» **YOUR ASSIGNMENT**
Search the data for the string "control" and extract every line where it appears.

» **Electronic design files**
────────────────────

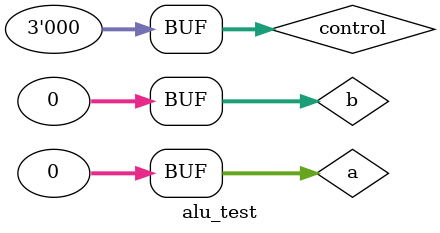
<source format=v>
`timescale 1ns / 1ps


module alu_test;

	// Inputs
	reg [31:0] a;
	reg [31:0] b;
	reg [2:0] control;

	// Outputs
	wire [31:0] result;
	wire zero;

	// Instantiate the Unit Under Test (UUT)
	alu uut (
		.a(a), 
		.b(b), 
		.control(control), 
		.result(result), 
		.zero(zero)
	);

	initial begin
		// Initialize Inputs
		a = 0;
		b = 0;
		control = 0;

		// Wait 100 ns for global reset to finish
		#100;
        
		// Add stimulus here

	end
      
endmodule

</source>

────────────────────

» **SOLUTION TO THIS TASK**
	reg [2:0] control;
		.control(control), 
		control = 0;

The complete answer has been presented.